1. Holding the bear's head level (I like to balance my bear's head between my knees!) use two coloured head pins to mark each eye placement. I like to set mine just outside the head gusset seam, but this is a personal choice and will vary from maker to maker. Take your time to decide exactly where you would like your eyes to sit as this is an important factor in determining the bear's final expression.

Tip: I find it helps to have embroidered the nose before placing the eyes, to ensure the eyes are level.
















2. Cut two long lengths of extra strong thread (carpet thread or bonded nylon will do very nicely). Each thread should be approximately twice your own arm's length. Using one of the threads, fold it in half and slip the eye onto the doubled thread. Tie the doubled thread tightly in the middle, so that the eye is caught securely in the knot. Repeat the process using the second thread, so that once both threads have been tied, the eye is secured in the middle and eight threads hang loose.
















3. Using an awl, make a hole in the mohair backing where your first eye is to be positioned.






















4. Using a sturdy doll maker's needle (in this case I am working on a 20" bear's head, so I am working with an unbendable 10" needle) thread two of the eye threads and insert the needle into the hole you have just made with your awl, exiting at the centre of the head, just above the head joint at the back of your bear's head.
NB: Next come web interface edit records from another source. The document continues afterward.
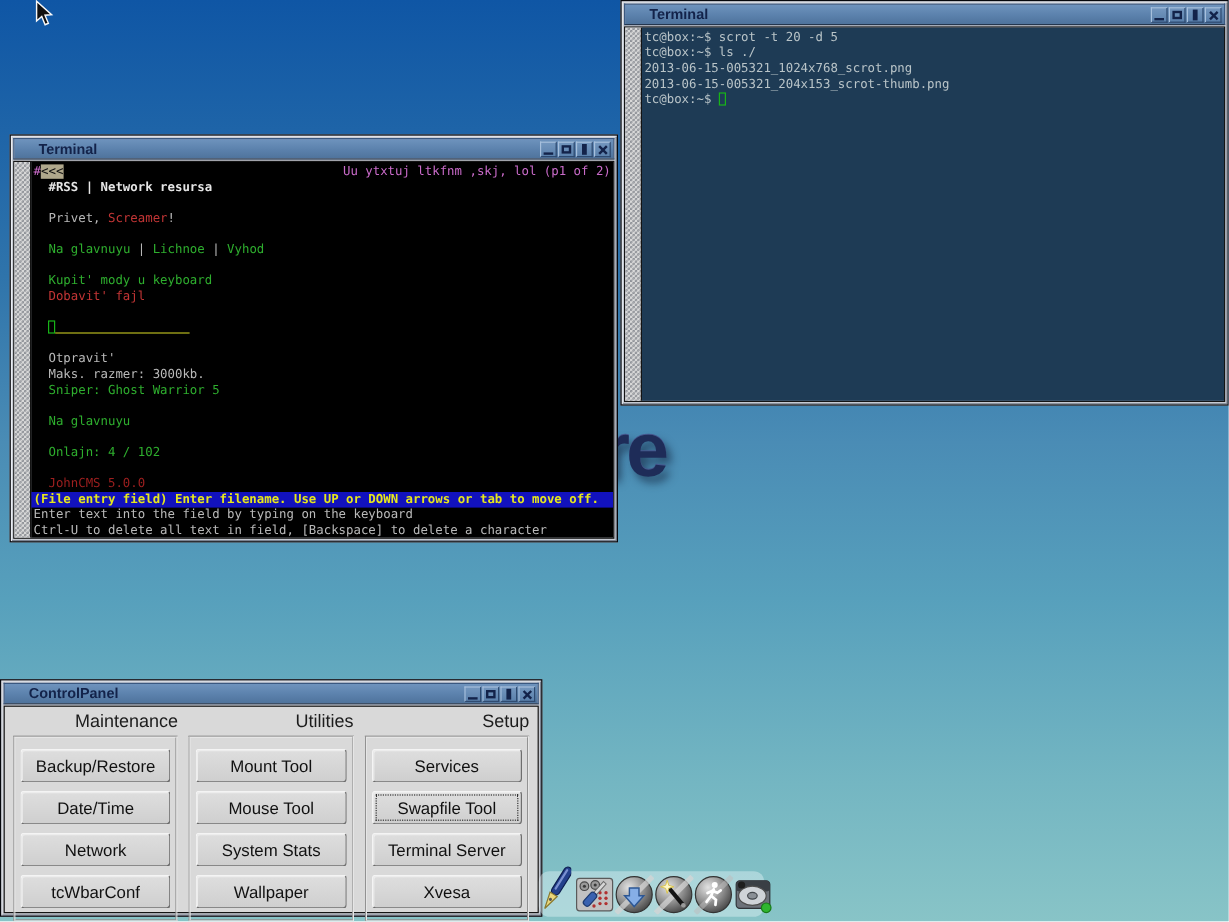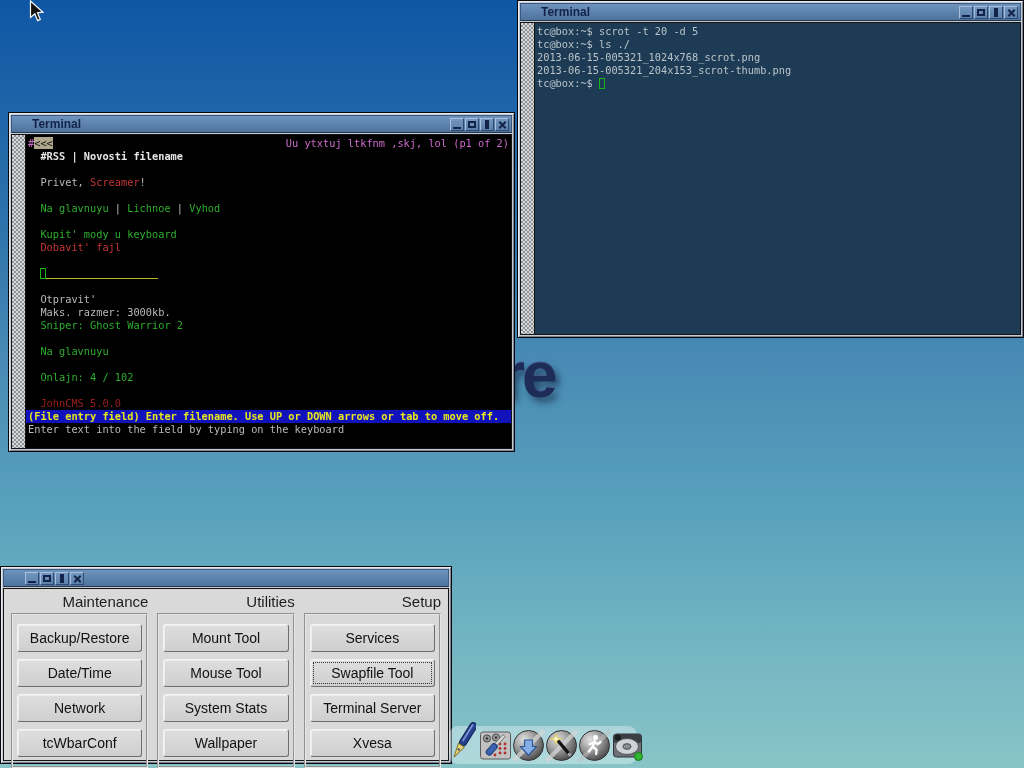--- a/index.html
+++ b/index.html
@@ -211,7 +211,7 @@
       <div class="scroll-strip"></div>
       <div class="term term-links">
         <div class="tline"><span class="magenta">#</span><span class="sel-link">&lt;&lt;&lt;</span><span class="magenta right">Uu ytxtuj ltkfnm ,skj, lol (p1 of 2)</span></div>
-        <div class="tline white-b">  #RSS | Novosti filename</div>
+        <div class="tline white-b">  #RSS | Network resursa</div>
         <div class="tline"></div>
         <div class="tline"><span>  Privet, </span><span class="red">Screamer</span><span>!</span></div>
         <div class="tline"></div>

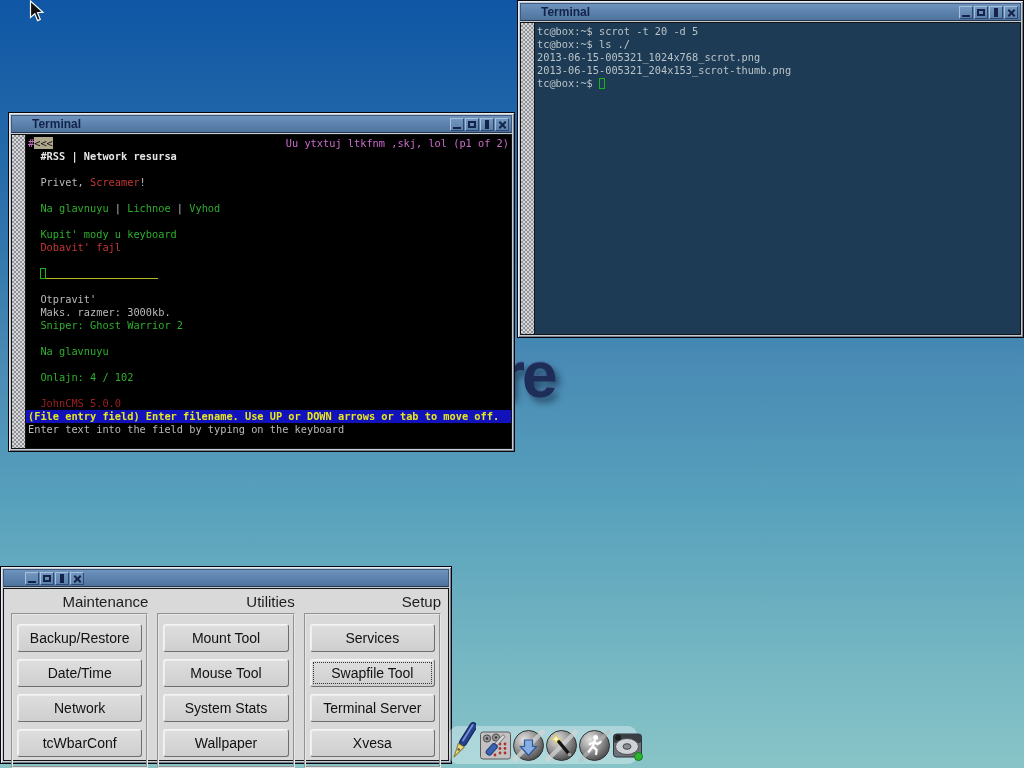--- a/index.html
+++ b/index.html
@@ -224,7 +224,7 @@
         <div class="tline"></div>
         <div class="tline">  Otpravit'</div>
         <div class="tline">  Maks. razmer: 3000kb.</div>
-        <div class="tline green">  Sniper: Ghost Warrior 2</div>
+        <div class="tline green">  Sniper: Ghost Warrior 5</div>
         <div class="tline"></div>
         <div class="tline green">  Na glavnuyu</div>
         <div class="tline"></div>

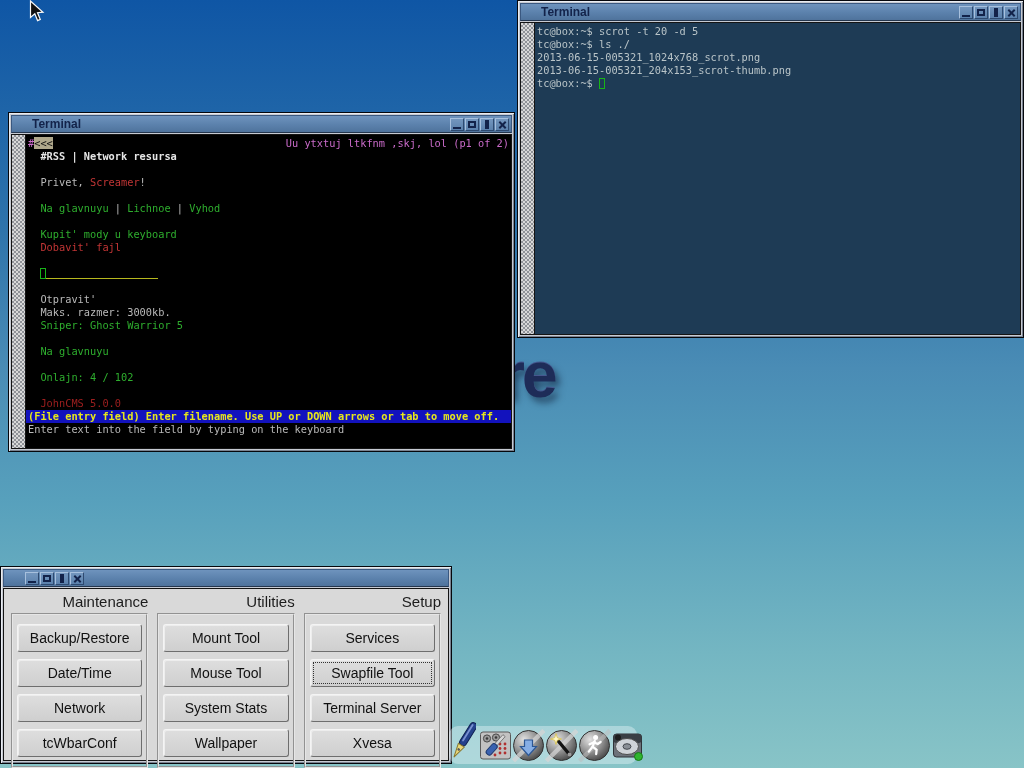--- a/index.html
+++ b/index.html
@@ -233,6 +233,7 @@
         <div class="tline darkred">  JohnCMS 5.0.0</div>
         <div class="tline status">(File entry field) Enter filename. Use UP or DOWN arrows or tab to move off.</div>
         <div class="tline help">Enter text into the field by typing on the keyboard</div>
+        <div class="tline help">Ctrl-U to delete all text in field, [Backspace] to delete a character</div>
       </div>
     </div>
   </div>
Repeat this process with two more threads, so that you have four threads hanging loose from the back of your head.





















5. Using the same process, exit the remaining four eye threads on the opposite side of your bear's head, just behind his ear placement. (The ear will cover the finishing knots when it is sewn onto the head). Pull all eight stitches firmly until the eye post fits snuggly into the eye hole.
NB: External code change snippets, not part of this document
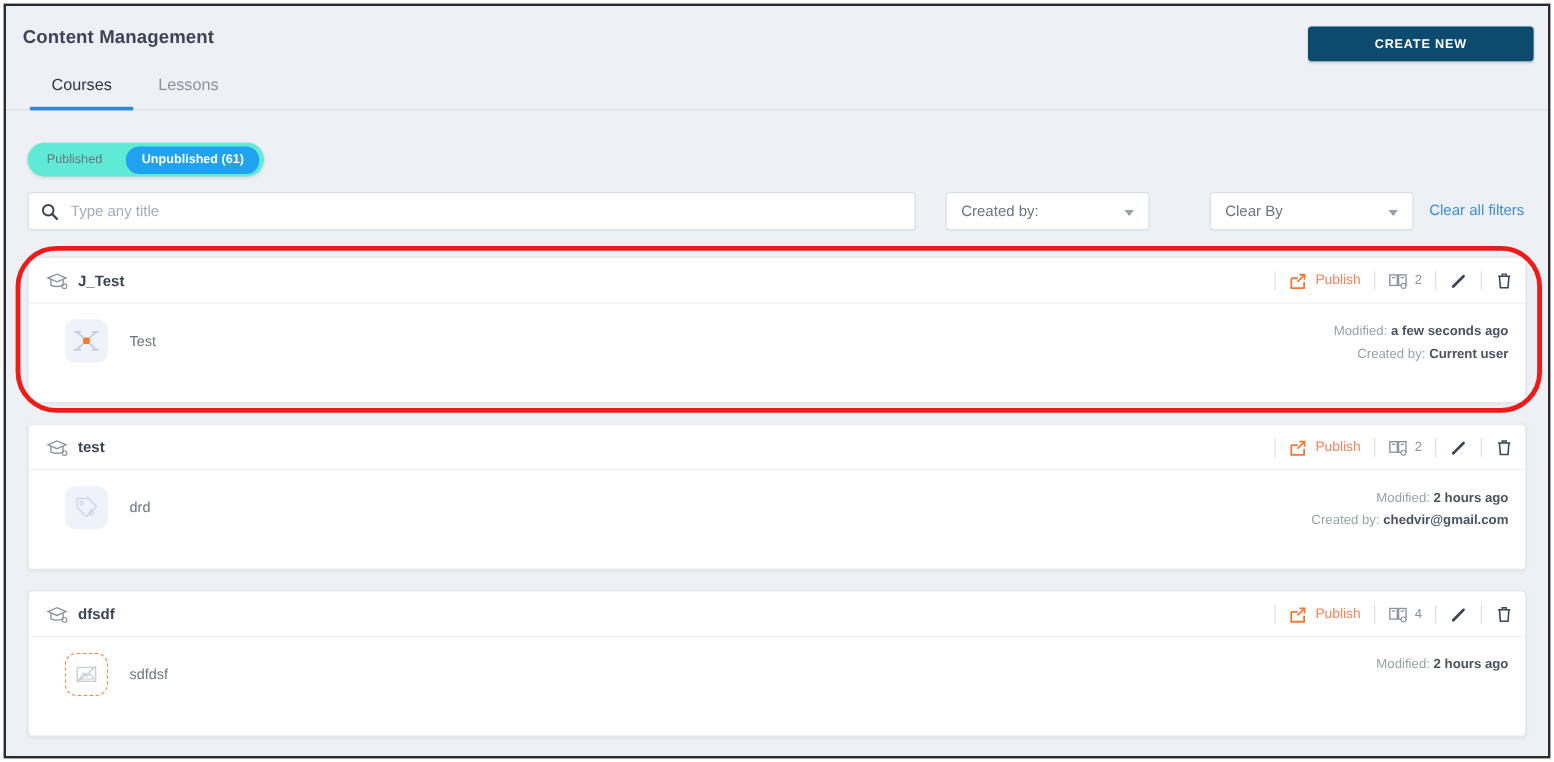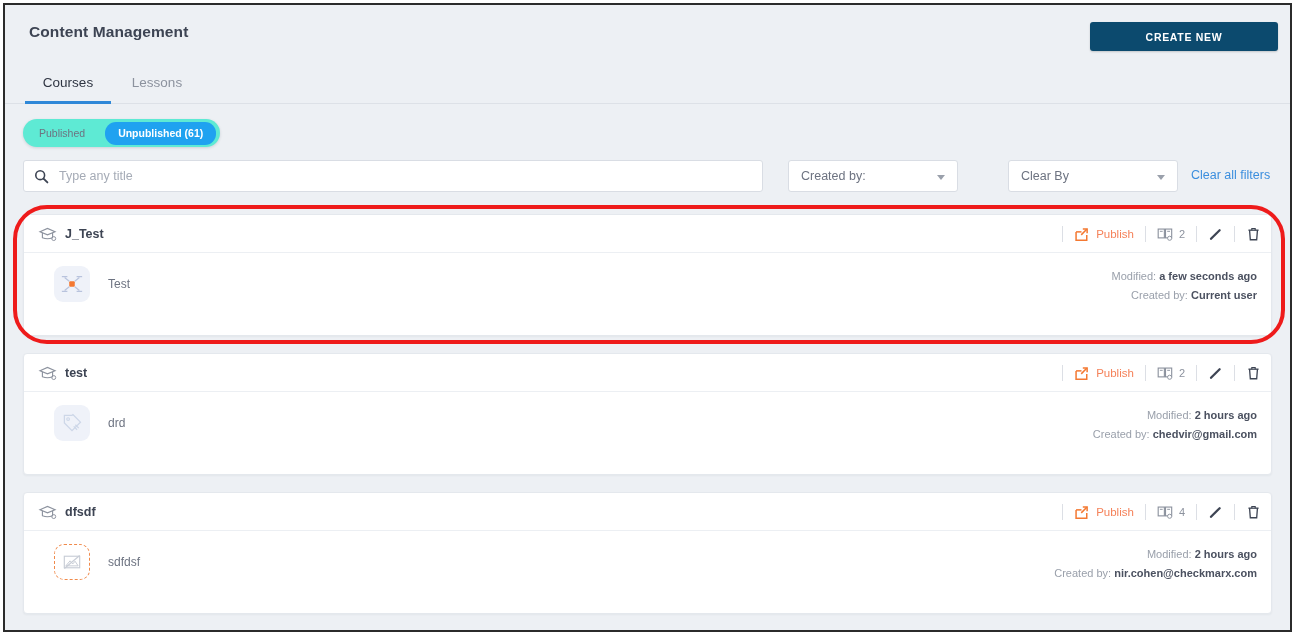--- a/index.html
+++ b/index.html
@@ -36,7 +36,7 @@
   }
   .page-title {
     position: absolute;
-    left: 24px; top: 18px;
+    left: 14px; top: 18px;
     font-size: 15.5px;
     font-weight: bold;
     color: #3d4453;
6. With your thumb to guide the eye into position, use a little pressure to create a 'socket' effect, whilst balancing the head between your knees and pulling on one set of threads from the base of the head. Then take one pair of threads from the base of the head in one hand, and the other pair in your other hand making sure you maintain a firm tension (this sounds tricky, but if you get comfortable it soon becomes an easy process! You may need to tilt the head forwards at this point to see what you are doing) and tie them tightly together, at least three times, to secure.

Tip: try not to catch mohair in the knot, for a professional finish.




















8. (At this point I usually repeat steps 2-7 with the second eye, ensuring that both eyes are secured at the base of the head. It is important to ensure you have pulled both eyes back into their sockets equally.) Taking both sets of threads from behind one ear, use tension to determine the final position of your eye. Note: This will raise the eye slightly from its previous position. When you are happy with the positioning, tie threads tightly as for base of head.

9. Repeat process for second eye.


















10. Using a curved needle, weave all the remaining threads through the backing fabric several times, making sure you take the needle back into each exit point so that your stitches are invisible, then trim off all excess thread as close to the backing as possible.

















11. Give your bear's head a good brush and using embroidery scissors, trim away any excess mohair from his eye area until you can see his beautiful new eyes gazing adoringly right back at you!